Pollution : des "accidents" de plus en plus prévisibles

09 septembre 2019
Pollution : des

Entre théorie administrative et constat sur le terrain l’écart se creuse. Les rivières du Finistère payent le prix fort. Eau et rivières de Bretagne ne s’y résignera pas.

 

La semaine dernière Eau & Rivières de Bretagne et ses associations membres se sont émues des pollutions successives qui ne cessent de détruire nos cours d’eau. Nous nous demandions « Laissera t'on crever les rivières finistériennes ? ».

 

Question prémonitoire ?

Dans la nuit du vendredi à samedi la Mignonne a, une fois de plus, été détruite par une pollution de lisier brut. Ironie du sort, la veille, l’AAPPMA de Daoulas était en train de superviser une pêche électrique de cette rivière afin de dresser un état écologique suite aux deux précédentes pollutions de l’été (pollution au lisier au mois de juillet et pollution d’une station d’épuration au début du mois d’août). Les résultats de cet inventaire peuvent directement être mis à la poubelle. Jean Robert Dupont, président de l’AAPPMA de Daoulas dresse un constat accablant : "La rivière a été anéantie, on ne voit même plus le fond".

 

Soulignons que la chambre d’agriculture semble avoir pris enfin conscience du problème en alertant la profession dans une lettre Flash info datée de juin dernier, ainsi qu'en ligne sur son site internet. Comme le rappelle la chambre : 23 cas de pollutions accidentelles de lisier de porcs ou bovins ont été enregistrés depuis le début de l’année 2018 sur le seul territoire du Finistère, soit plus de une par mois en moyenne ! Une seule de ces pollutions anéantit la biodiversité aquatique pour plusieurs années et ce faisant fragilise bien des espèces déjà mises en souffrance par le dérèglement climatique (anguilles, chabots, salmonidés...) !

-- DONNÉES AFFICHÉES --
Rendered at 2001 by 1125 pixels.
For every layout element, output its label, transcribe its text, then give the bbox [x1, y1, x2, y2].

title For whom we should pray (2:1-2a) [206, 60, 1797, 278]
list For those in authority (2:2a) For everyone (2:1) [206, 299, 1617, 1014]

-- VOS TÂCHES --
A – Restituez à l'identique le passage de l'article sur la pollution des rivières finistériennes qui débute aux mots « Entre théorie administrative » et s'achève après « s’y résignera pas. ».
B – D'après l'article sur la pollution des rivières finistériennes, combien de cas de pollutions accidentelles de lisier la chambre d'agriculture recense-t-elle dans le Finistère depuis le début de l'année 2018 ?
Les données forment un matériau indépendant de l'article sur la pollution des rivières finistériennes.

-- RÉPONSES PAR TÂCHE --
A –
Entre théorie administrative et constat sur le terrain l’écart se creuse. Les rivières du Finistère payent le prix fort. Eau et rivières de Bretagne ne s’y résignera pas.

B – 23 cas.